__WHAT NEEDS TO BE DONE__. Print the lines below word for word, leaving out the pictures.

● ● ● ● ●

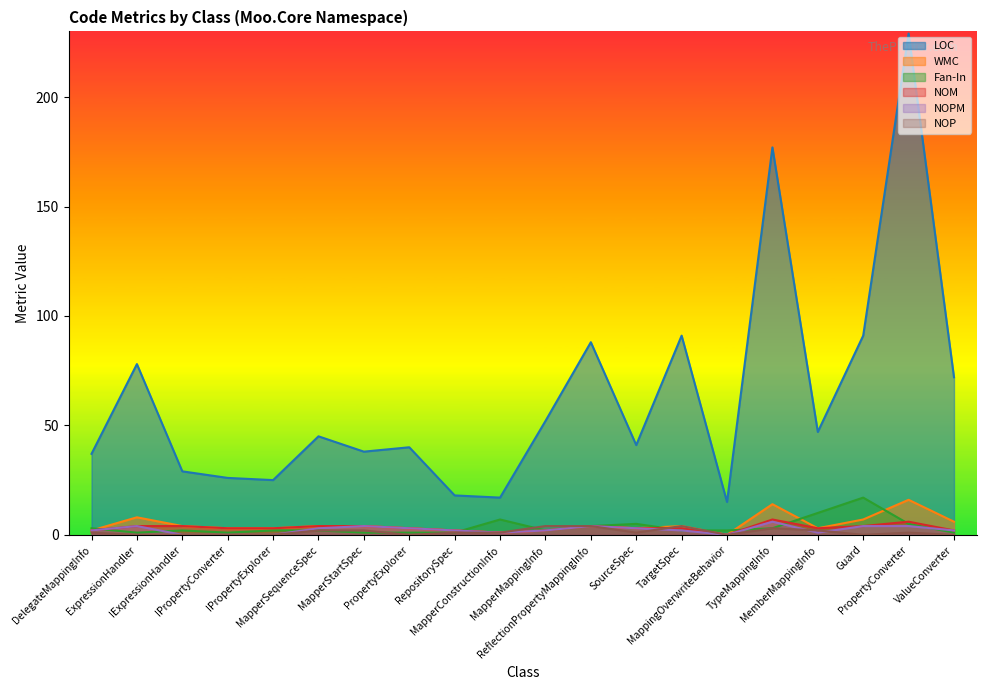

Rank the series by their maximum value, from highest to lowest.

LOC, Fan-In, WMC, NOM, NOPM, NOP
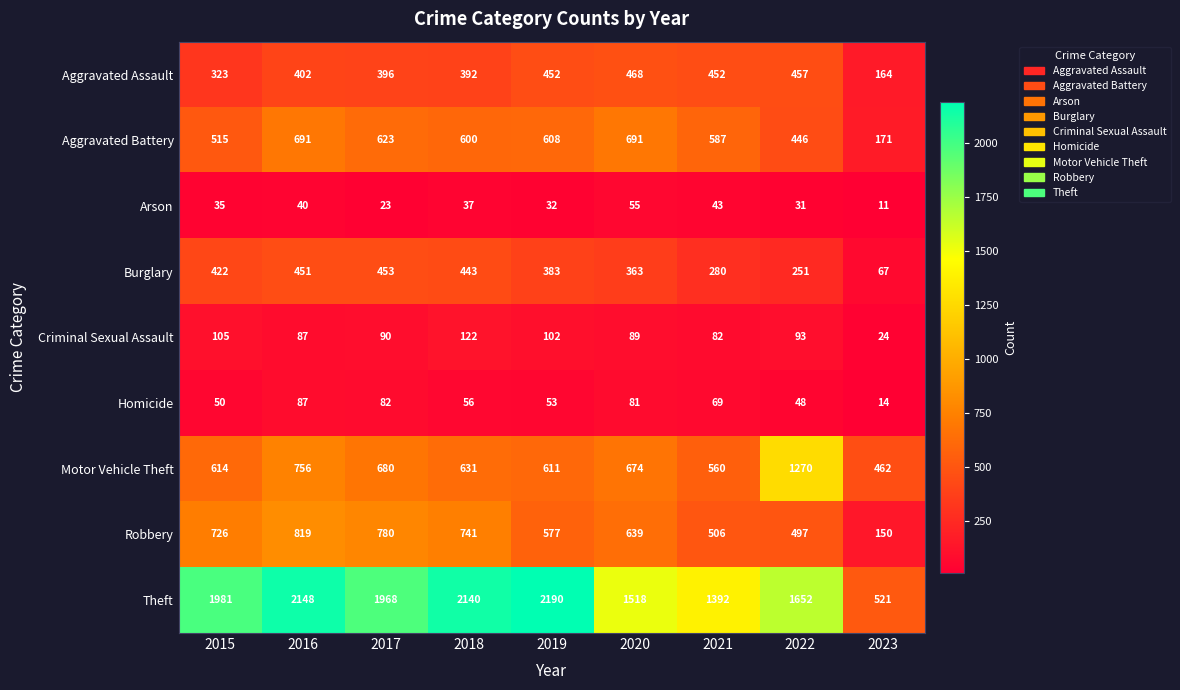

Which series has the largest total across all categories?

Theft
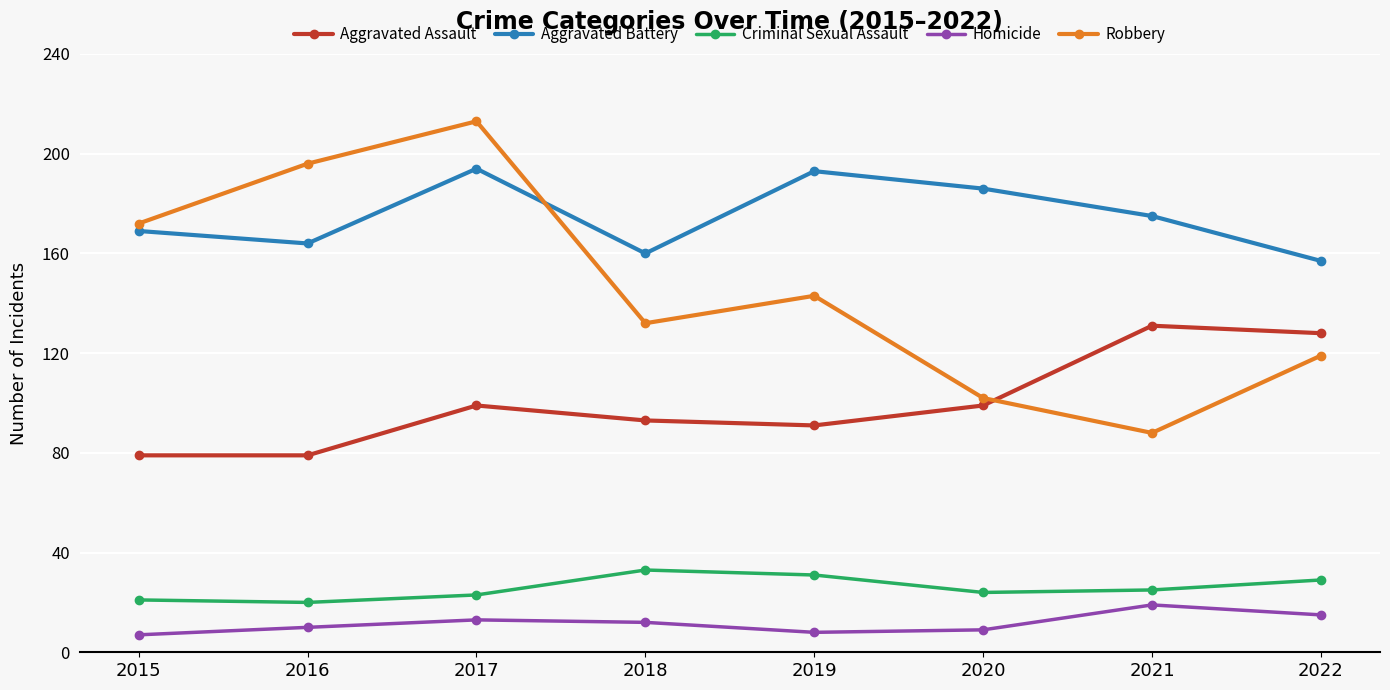

At 2016, list the series in order from smallest to largest.

Homicide, Criminal Sexual Assault, Aggravated Assault, Aggravated Battery, Robbery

● ● ● ● ●

__TASK OUTPUT__.
Rank the series by their maximum value, from highest to lowest.

LOC, Fan-In, WMC, NOM, NOPM, NOP

Which series has the largest total across all categories?

Theft

At 2016, list the series in order from smallest to largest.

Homicide, Criminal Sexual Assault, Aggravated Assault, Aggravated Battery, Robbery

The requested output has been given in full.